Now inside the server{} block for your site, let’s add a nice header we can use to ensure our caching is working properly. Adding add_header X-Nginx-Cache $upstream_cache_status; to this section will cause Nginx to output a header we can see to know the cache status. It will be BYPASS, MISS or HIT in response headers.

Next, inside the location block that is handling PHP requests, add the following config options:

# cache key
fastcgi_cache_key "$vary_key$host$request_method$request_uri";

# matches keys_zone in fastcgi_cache_path
fastcgi_cache wordpress;

# don't cache pages defined earlier
fastcgi_no_cache $no_cache;

#defines the default cache time
fastcgi_cache_valid any 10m;

# misc additional settings
fastcgi_cache_use_stale updating error timeout invalid_header http_500;
fastcgi_cache_lock on;
fastcgi_cache_lock_timeout 10s;

The next settings depend on what you want to do. If you are using a CDN and are only exposing author pages then you can use the following settings

# Cache nothing by default
set $no_cache 1;

# Only cache author pages
if ($request_uri ~* "/author/") {
  set $no_cache 0;
}

If instead, you want to cache everything your CDN might miss then you can use this (this is what I use):

# Cache everything by default
set $no_cache 0;

# Don't cache logged in users or commenters
if ( $http_cookie ~* "comment_author_|wordpress_(?!test_cookie)|wp-postpass_" ) {
  set $no_cache 1;
}

# Don't cache the following URLs
if ($request_uri ~* "/(wp-admin/|wp-login.php)") {
  set $no_cache 1;
}

If done correctly then hitting an author page will result in different results depending on the Accept header being used. To verify, take an author page and load it up in a browser. You should get a proper HTML page. Copy the URL out and, using curl, send the following:

curl -I https://dustinrue.com/author/ruedu/ -H "Accept: application/activity+json"

x-nginx-cache: MISS

Your Nginx cache status may already be HIT if someone recently searched for you. It should be HIT if you send the request again.

Debugging

It is important that you debug and properly resolve this endpoint. Failing to do so will result in failed searches of your author/user from ActivityPub clients. To be clear, the following must return different content:

curl -I https://dustinrue.com/author/ruedu
curl -I https://dustinrue.com/author/ruedu -H "Accept: application/activity+json"

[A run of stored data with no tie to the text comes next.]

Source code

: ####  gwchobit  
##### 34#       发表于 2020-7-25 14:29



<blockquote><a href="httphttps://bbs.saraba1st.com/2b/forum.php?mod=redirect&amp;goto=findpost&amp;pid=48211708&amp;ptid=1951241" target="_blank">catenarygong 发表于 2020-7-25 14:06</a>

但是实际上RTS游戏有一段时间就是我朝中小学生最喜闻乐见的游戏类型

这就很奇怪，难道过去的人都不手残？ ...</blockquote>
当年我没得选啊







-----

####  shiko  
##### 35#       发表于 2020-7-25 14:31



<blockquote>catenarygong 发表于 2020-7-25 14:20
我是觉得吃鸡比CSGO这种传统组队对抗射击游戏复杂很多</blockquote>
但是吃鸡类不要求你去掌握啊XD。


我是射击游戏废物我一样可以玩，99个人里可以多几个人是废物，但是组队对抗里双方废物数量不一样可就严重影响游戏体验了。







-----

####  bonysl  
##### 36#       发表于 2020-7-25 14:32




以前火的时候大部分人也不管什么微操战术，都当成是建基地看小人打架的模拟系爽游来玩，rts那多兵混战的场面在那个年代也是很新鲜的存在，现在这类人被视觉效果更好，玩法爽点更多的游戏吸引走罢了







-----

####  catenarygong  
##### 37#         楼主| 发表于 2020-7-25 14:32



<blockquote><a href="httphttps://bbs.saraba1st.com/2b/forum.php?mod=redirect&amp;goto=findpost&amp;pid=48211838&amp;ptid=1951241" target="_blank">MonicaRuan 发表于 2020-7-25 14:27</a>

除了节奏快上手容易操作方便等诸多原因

Adjust these URLs for your author page URLs and ensure the first curl returns HTML content while the second one returns JSON content. While writing this post I noticed that the plugin is still outputting that the content type is text/html when it should say application/activity+json. Despite this inconsistency, clients will use the returned content.

If the curl calls are returning different content, next pay attention to the x-nginx-cache header to ensure that it is actually caching. You can add another utility header to your Nginx config to assist with this:

add_header x-accept $vary_key always;

This add_header will output what value the map landed on so you can ensure things are being picked up properly.

Conclusion

I hope this is enough to help guide you in improving your WordPress + ActivityPub experience.